Investing In Penny Stocks
So let’s fast forward several years. I got my work investment accounts straightened out and discovered a new found interest in the markets. Deciding it was time to invest more, I opened a Scottrade account and sent them a few hundred bucks. For some reason I was attracted to this 5 cent stock that was seemingly predictable in movements. I watched it for a few weeks and it was moving up and down like clockwork. So having a seemingly good feel for the bottom I decided to go for it.
Fortunately my conservative ways helped me here as I learned a quick and fairly inexpensive lesson. I didn’t lose too much when my wonderful plastic company from India went from 5 cents per share to 0 cents. Lesson learned, I will never invest in another penny stock!
Buying High, Selling Low
After that penny stock fiasco, I turned to my attention to legit, successful companies. Brilliant right? We’re on our way to riches now…..Well not exactly that easy. There is a little something called valuation. You can buy stock in the best companies in the world but if you don’t get them at good prices, it is a bad investment. It really pays to do your homework before hand before making rash purchases. In fact, I keep Union Pacific around to remind me of that lesson. I still haven’t quite got back to even after I purchased it high a couple of years ago.
On the flip side, I’ve had a few stocks that I’ve sold way too early. I lost patience before they were able to take off and run. One big example is Tesla. I purchased that one in the low $100’s and now it is almost $400. I sold before it hit $200 unfortunately.
As a big fan of dividend investing, it is easy to fall in love with stocks that offer a big juicy dividend. I mean who doesn’t love a yield of 7, 8, 9 percent? Well, sometimes this can be a big red flag. Often the companies that are plagued with debt are the ones offering these big dividends. Take Kinder Morgan for example. The company was a dividend dream. I believe they were up to a 6 percent or so yield when the CEO said the company was in great shape and the dividend payouts wouldn’t be touched. They were building and adding pipeline like crazy.
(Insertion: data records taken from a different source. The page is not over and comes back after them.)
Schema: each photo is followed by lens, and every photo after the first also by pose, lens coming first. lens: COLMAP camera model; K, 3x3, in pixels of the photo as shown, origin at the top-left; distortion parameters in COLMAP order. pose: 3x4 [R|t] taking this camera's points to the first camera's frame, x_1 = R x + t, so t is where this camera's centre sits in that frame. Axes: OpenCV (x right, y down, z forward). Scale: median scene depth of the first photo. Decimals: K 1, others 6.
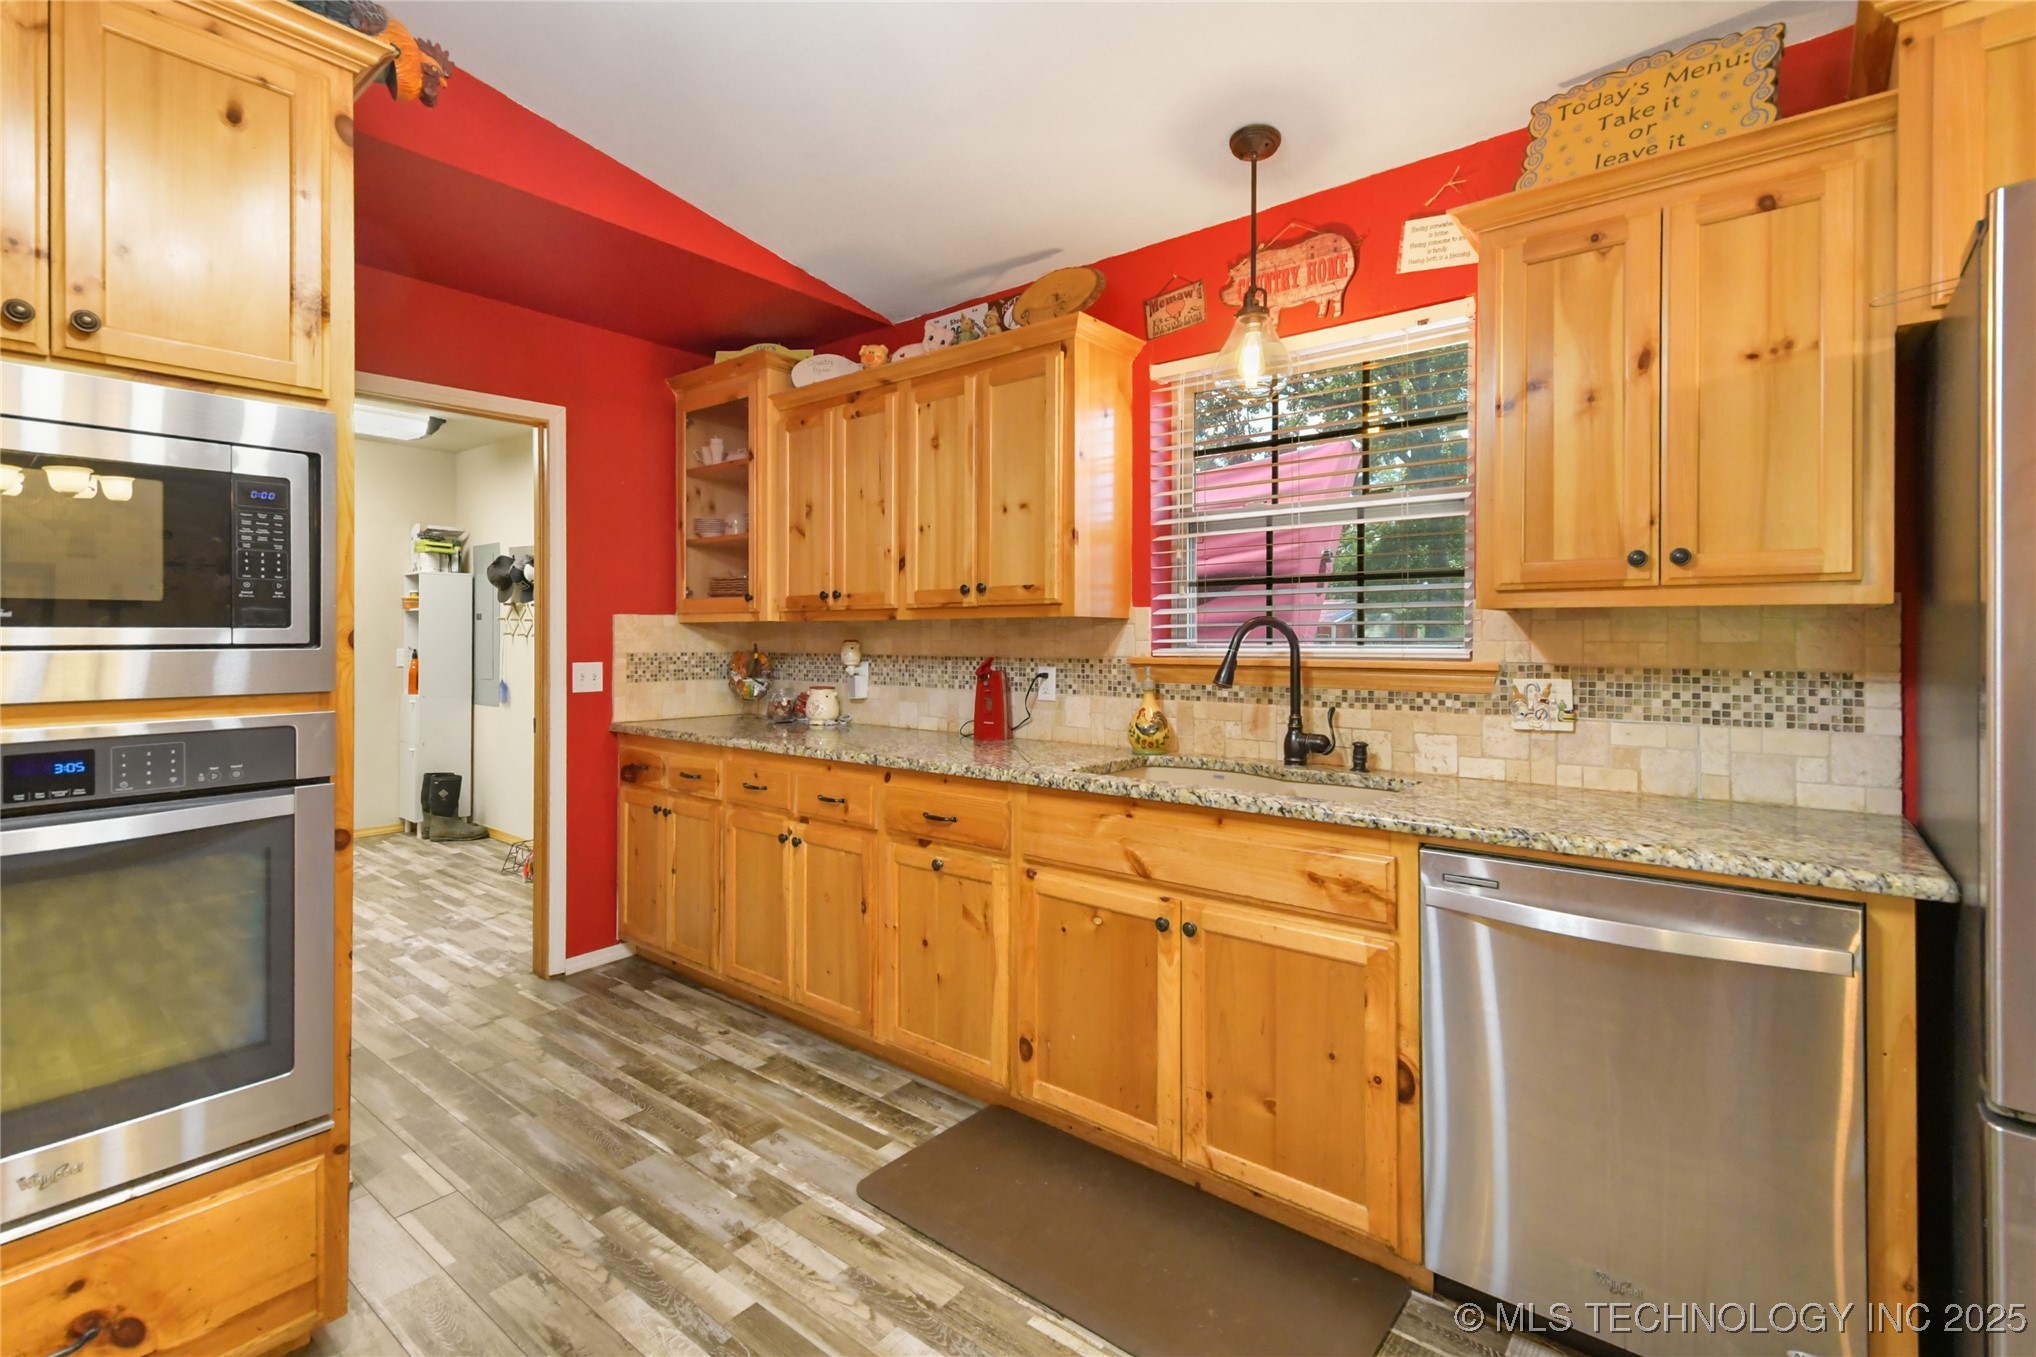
lens RADIAL K [[926.7, 0, 1000.4], [0, 926.7, 633.0], [0, 0, 1]] dist [0.015289, -0.003174]
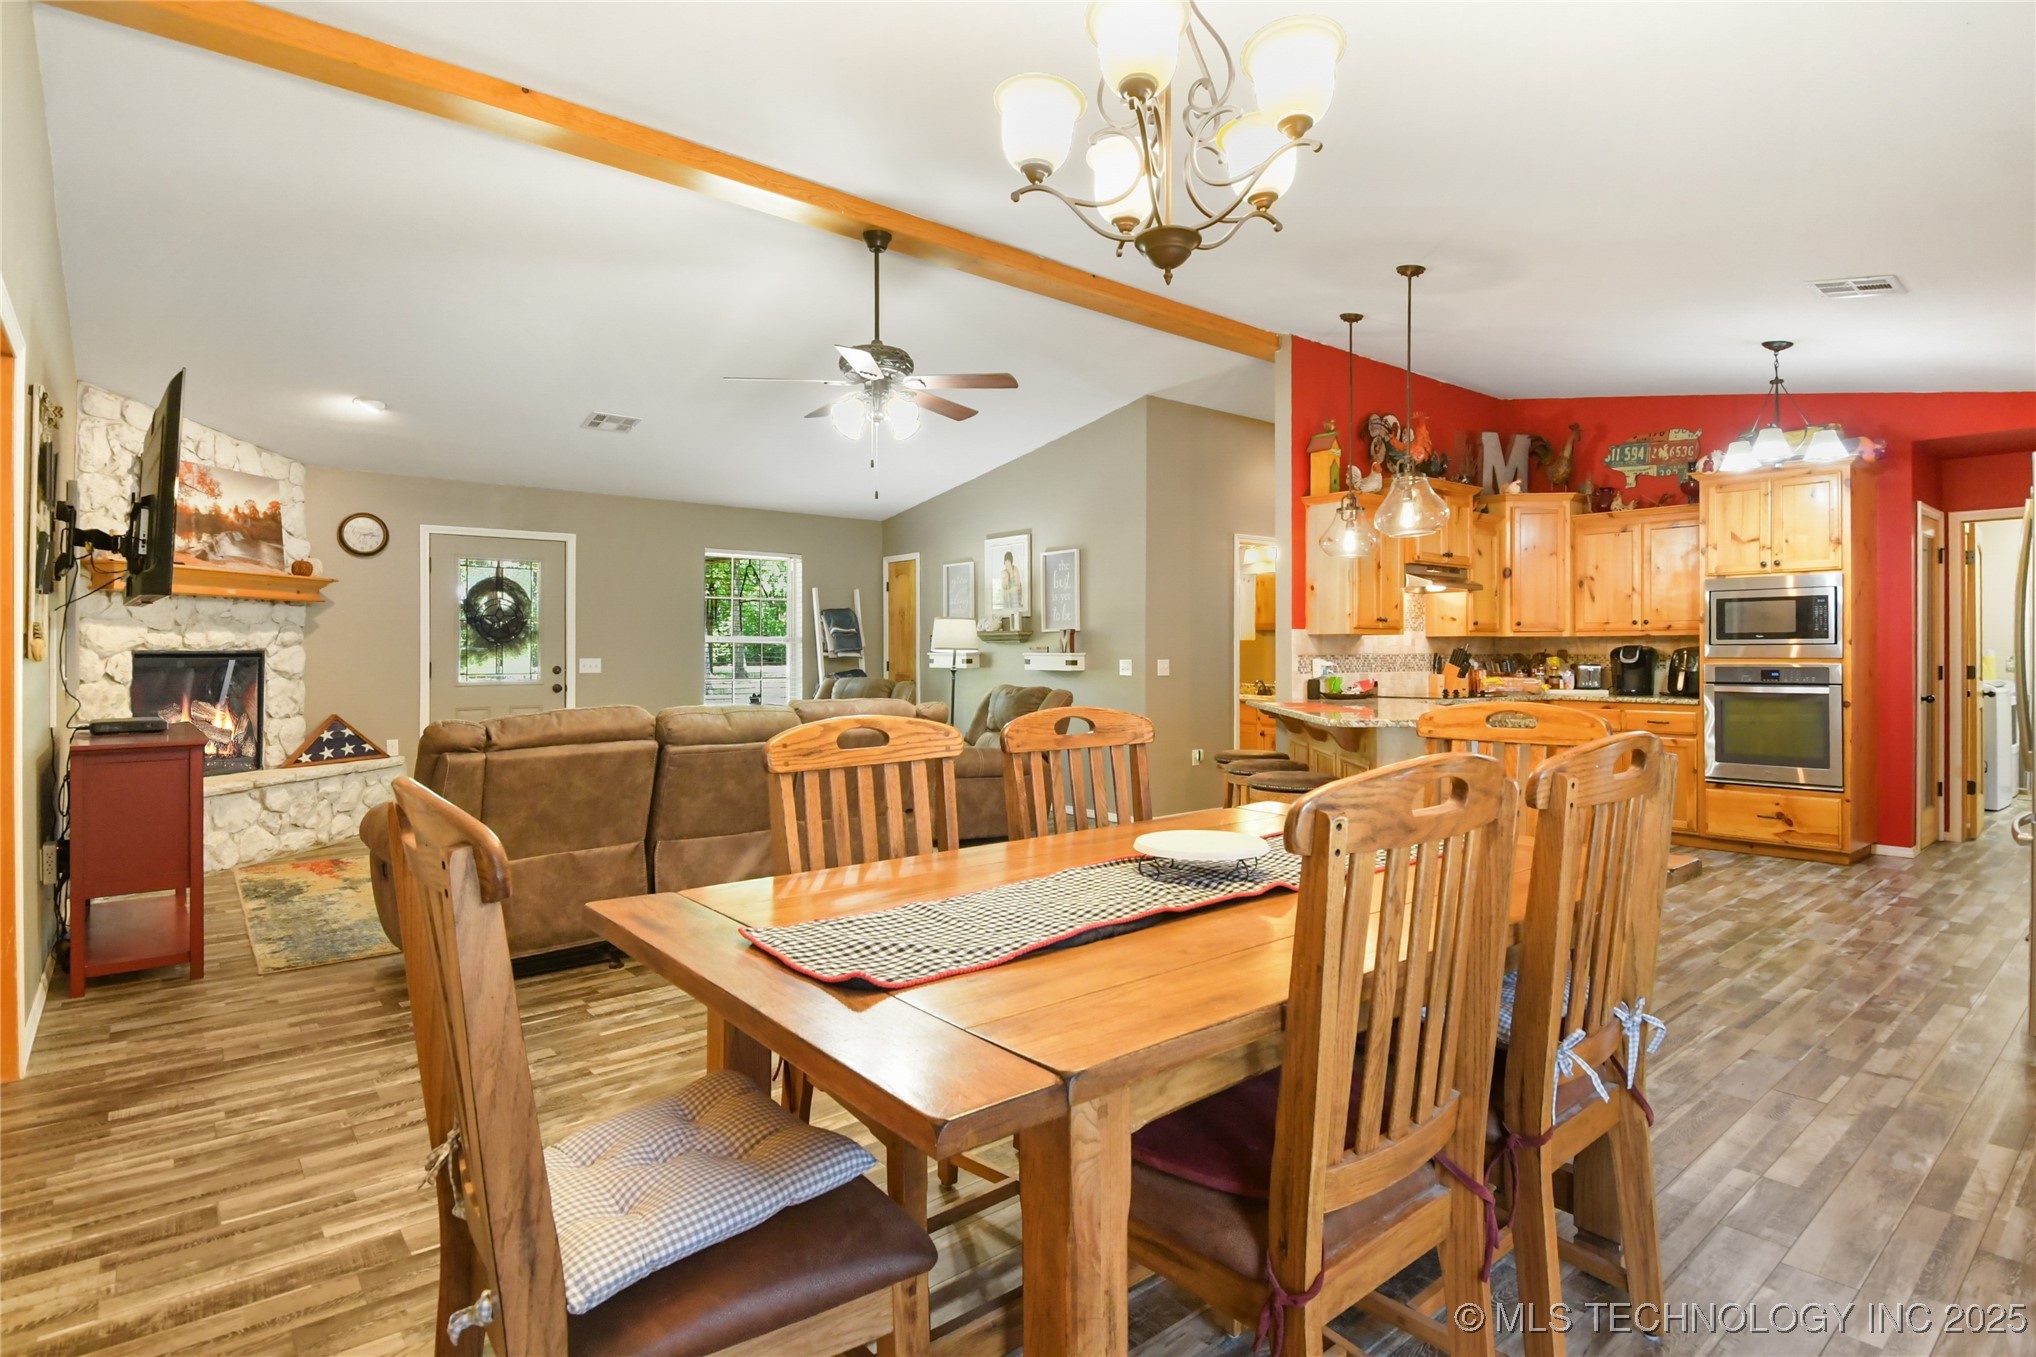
lens RADIAL K [[1022.6, 0, 1037.1], [0, 1022.6, 649.5], [0, 0, 1]] dist [0.013093, -0.018099]
pose [[-0.176120, -0.004311, -0.984359, 1.682380], [0.002580, 0.999985, -0.004841, 0.022180], [0.984365, -0.003392, -0.176107, -0.578999]]
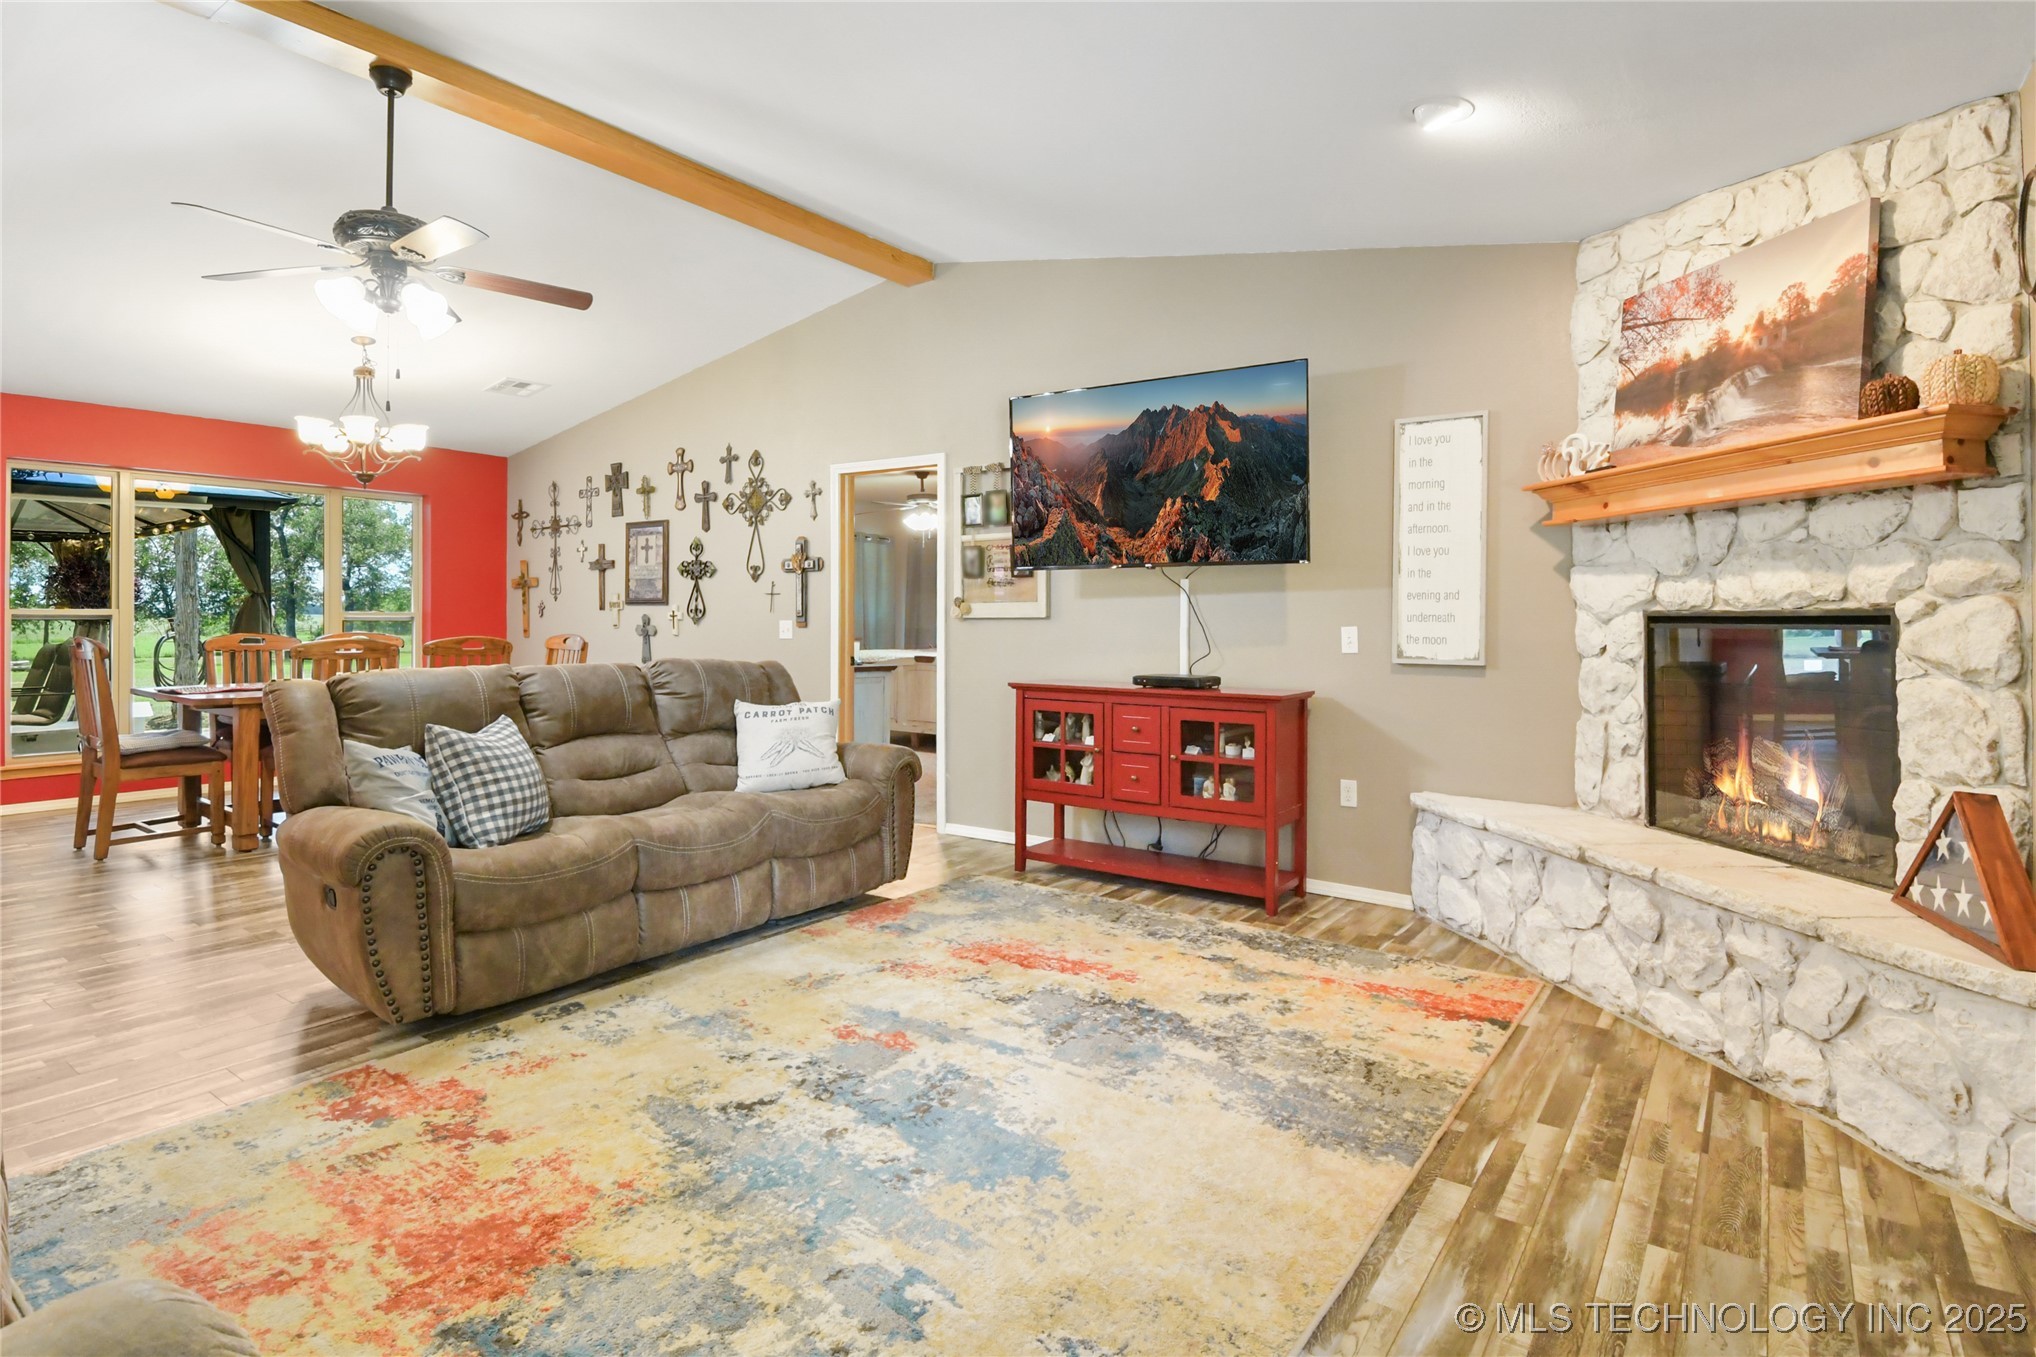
lens RADIAL K [[1022.6, 0, 1006.3], [0, 1022.6, 632.1], [0, 0, 1]] dist [0.013093, -0.018099]
pose [[-0.044064, -0.014703, 0.998920, -0.755571], [-0.006458, 0.999875, 0.014432, 0.022227], [-0.999008, -0.005815, -0.044154, -1.631353]]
The only problem was they were taking on loads of debt.
It wasn’t long before energy prices took a big hit and they had to cut their dividend by 75%! Their actual stock price got trimmed also basically in half. You guessed it, I was one of those investors! Well this one did piss me off so I did sell and didn’t look back. It wasn’t so much that the dividend was cut but I felt misled by the head of that company. The trust was gone so I had to move on.
These days, I much prefer dividend yield in that 3-4% range. That way you can still get a little growth and there is usually less volatility.
Reader Question- What investing mistakes have you made through the years? Thank you for reading!